Copy out again, without any change, everything in the listing from the line containing "table_cell [832, 345, 1169, 406]" down to the line containing "table_cell [576, 978, 831, 1019]", with both of those lines included.

[BEGIN The records]

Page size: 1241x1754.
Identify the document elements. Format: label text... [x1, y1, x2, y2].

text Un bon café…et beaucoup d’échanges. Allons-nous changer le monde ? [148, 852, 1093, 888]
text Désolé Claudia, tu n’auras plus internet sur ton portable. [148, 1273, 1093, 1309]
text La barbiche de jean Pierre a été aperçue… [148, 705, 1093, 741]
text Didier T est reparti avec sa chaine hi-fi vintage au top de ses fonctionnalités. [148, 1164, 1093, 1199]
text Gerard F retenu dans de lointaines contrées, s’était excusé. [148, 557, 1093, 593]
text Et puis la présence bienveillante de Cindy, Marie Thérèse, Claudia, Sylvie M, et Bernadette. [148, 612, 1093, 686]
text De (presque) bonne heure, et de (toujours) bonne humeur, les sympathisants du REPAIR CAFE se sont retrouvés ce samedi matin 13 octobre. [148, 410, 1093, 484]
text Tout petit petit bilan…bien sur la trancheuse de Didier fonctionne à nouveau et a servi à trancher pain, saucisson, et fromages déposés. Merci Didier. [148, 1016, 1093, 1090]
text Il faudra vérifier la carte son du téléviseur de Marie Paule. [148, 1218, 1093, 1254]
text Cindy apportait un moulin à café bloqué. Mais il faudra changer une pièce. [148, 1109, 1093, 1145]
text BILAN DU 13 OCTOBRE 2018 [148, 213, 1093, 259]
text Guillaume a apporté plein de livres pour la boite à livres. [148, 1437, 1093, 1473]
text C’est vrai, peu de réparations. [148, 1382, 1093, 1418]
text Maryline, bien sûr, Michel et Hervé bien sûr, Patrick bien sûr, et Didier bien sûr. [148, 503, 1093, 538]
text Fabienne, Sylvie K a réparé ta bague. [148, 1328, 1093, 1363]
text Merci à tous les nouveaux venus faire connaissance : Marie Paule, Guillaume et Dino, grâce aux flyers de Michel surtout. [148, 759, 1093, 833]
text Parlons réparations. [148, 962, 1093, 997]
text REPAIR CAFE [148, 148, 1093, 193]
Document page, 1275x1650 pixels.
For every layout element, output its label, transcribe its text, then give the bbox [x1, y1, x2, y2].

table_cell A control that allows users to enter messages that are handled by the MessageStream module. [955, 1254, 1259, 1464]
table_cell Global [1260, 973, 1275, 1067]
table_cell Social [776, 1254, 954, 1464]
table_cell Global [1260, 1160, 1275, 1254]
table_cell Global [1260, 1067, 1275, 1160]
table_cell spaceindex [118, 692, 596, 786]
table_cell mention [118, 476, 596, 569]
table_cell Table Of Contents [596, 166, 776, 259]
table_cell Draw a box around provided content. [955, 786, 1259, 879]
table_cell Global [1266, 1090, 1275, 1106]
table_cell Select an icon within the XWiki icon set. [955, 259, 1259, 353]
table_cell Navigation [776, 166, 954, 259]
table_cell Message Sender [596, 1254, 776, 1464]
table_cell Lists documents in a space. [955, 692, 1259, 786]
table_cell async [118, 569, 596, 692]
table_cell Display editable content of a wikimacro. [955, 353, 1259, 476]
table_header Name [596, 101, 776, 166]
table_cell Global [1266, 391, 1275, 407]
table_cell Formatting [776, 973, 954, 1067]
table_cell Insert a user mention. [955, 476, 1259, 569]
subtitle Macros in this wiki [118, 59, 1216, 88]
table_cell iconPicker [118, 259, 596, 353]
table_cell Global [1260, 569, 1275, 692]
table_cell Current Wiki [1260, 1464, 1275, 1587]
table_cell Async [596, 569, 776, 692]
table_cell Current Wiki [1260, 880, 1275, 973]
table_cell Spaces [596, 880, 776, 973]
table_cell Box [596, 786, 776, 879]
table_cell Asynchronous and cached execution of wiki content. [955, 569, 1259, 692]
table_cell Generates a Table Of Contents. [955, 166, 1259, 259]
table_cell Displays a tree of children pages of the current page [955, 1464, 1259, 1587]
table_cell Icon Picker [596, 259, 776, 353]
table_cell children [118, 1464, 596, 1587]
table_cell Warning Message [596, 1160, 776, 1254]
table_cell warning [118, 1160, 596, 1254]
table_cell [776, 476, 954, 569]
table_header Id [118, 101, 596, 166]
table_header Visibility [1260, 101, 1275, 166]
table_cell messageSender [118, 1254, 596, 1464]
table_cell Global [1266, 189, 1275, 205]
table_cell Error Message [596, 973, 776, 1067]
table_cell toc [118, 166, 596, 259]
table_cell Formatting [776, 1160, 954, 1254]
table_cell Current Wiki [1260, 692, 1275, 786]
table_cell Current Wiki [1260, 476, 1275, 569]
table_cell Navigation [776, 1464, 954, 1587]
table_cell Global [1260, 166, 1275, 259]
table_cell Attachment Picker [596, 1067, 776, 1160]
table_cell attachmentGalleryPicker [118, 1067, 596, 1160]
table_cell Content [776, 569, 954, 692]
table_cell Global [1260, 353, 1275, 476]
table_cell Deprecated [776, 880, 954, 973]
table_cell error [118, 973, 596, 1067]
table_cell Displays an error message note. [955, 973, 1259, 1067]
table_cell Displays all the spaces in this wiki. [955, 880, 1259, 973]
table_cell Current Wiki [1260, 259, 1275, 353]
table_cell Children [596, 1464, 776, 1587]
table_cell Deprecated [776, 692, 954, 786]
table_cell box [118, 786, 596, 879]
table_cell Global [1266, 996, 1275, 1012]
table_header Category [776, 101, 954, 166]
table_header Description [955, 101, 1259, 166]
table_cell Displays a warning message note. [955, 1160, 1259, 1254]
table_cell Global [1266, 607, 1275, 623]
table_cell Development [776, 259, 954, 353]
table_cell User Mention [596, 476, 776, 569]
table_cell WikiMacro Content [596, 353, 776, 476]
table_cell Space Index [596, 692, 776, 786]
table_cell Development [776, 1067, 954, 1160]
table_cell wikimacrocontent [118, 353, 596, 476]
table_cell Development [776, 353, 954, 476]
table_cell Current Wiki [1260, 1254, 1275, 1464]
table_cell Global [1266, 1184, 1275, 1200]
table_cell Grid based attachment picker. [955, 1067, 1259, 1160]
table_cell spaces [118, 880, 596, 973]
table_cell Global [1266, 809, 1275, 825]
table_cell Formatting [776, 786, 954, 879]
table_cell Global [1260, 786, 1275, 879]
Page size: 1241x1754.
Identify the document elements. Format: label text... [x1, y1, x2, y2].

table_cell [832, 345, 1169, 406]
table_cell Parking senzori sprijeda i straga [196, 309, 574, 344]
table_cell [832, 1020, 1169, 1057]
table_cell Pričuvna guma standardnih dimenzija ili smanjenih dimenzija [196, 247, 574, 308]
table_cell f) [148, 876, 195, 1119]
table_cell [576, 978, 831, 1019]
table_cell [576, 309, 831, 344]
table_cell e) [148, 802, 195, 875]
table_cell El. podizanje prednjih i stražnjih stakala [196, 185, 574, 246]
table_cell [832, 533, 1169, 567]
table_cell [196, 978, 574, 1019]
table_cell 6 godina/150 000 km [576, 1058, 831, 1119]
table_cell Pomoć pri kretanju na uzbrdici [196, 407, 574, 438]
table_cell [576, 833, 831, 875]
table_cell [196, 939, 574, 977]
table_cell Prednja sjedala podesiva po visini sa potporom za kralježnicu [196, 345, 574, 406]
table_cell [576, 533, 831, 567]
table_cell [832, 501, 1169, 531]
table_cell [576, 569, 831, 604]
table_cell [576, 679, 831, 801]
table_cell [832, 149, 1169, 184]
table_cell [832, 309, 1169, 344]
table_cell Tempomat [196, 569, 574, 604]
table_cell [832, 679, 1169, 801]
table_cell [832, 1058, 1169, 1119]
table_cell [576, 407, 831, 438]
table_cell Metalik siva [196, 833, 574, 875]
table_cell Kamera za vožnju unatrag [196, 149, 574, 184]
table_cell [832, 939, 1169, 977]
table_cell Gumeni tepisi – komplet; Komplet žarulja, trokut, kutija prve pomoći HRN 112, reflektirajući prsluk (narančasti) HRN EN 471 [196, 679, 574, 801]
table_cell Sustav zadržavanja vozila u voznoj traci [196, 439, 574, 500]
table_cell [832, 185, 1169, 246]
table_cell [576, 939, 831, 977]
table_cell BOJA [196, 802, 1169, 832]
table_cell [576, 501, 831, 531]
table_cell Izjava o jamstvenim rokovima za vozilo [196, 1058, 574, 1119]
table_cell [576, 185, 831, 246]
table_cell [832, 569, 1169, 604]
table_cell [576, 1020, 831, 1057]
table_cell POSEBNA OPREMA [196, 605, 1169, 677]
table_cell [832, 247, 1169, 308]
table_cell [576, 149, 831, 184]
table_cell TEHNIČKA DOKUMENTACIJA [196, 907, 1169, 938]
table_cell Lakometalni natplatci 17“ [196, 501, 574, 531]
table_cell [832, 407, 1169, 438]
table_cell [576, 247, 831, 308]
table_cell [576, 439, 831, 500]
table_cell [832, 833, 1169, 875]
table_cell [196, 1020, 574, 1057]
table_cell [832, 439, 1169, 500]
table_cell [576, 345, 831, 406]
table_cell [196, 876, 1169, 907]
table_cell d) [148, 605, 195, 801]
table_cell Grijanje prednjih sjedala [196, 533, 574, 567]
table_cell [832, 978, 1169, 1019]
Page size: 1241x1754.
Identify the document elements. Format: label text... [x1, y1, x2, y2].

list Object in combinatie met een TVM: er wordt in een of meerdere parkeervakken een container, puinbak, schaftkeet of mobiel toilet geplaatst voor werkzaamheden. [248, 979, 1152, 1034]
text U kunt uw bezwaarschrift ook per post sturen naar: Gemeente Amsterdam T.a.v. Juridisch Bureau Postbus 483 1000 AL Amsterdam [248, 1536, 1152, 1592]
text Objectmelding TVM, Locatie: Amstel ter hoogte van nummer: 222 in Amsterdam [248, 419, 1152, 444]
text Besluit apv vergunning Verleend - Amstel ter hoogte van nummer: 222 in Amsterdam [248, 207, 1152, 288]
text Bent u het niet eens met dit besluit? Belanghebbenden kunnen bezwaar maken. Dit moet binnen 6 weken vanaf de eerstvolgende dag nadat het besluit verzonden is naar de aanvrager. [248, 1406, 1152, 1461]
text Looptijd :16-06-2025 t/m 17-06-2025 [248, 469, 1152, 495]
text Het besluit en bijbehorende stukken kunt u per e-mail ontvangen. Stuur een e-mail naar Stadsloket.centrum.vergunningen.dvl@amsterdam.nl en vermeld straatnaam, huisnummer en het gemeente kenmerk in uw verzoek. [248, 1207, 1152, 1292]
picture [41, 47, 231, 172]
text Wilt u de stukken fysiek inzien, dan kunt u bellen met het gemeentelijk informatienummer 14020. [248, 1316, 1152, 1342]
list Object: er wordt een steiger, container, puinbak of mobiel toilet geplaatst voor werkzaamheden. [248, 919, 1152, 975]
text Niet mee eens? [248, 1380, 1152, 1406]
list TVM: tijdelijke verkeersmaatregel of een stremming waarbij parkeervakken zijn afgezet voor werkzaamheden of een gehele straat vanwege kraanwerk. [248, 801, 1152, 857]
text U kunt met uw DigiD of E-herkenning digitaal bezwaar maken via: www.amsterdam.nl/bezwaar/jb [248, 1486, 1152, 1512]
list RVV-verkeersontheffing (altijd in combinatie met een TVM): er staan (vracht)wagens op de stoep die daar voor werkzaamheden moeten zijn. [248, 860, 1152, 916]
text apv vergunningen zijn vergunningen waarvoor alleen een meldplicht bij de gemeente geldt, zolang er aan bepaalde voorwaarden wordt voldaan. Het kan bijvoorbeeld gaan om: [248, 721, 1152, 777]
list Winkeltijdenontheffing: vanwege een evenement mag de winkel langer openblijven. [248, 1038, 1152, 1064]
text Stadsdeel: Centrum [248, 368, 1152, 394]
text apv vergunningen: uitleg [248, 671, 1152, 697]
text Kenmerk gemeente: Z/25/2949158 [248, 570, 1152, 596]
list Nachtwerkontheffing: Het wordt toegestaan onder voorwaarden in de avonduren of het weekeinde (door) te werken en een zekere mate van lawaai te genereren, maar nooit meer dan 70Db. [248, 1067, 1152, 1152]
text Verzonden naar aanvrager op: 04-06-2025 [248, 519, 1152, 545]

[END The records]

• _Result of the exercise_
table_cell [832, 345, 1169, 406]
table_cell Parking senzori sprijeda i straga [196, 309, 574, 344]
table_cell [832, 1020, 1169, 1057]
table_cell Pričuvna guma standardnih dimenzija ili smanjenih dimenzija [196, 247, 574, 308]
table_cell f) [148, 876, 195, 1119]
table_cell [576, 978, 831, 1019]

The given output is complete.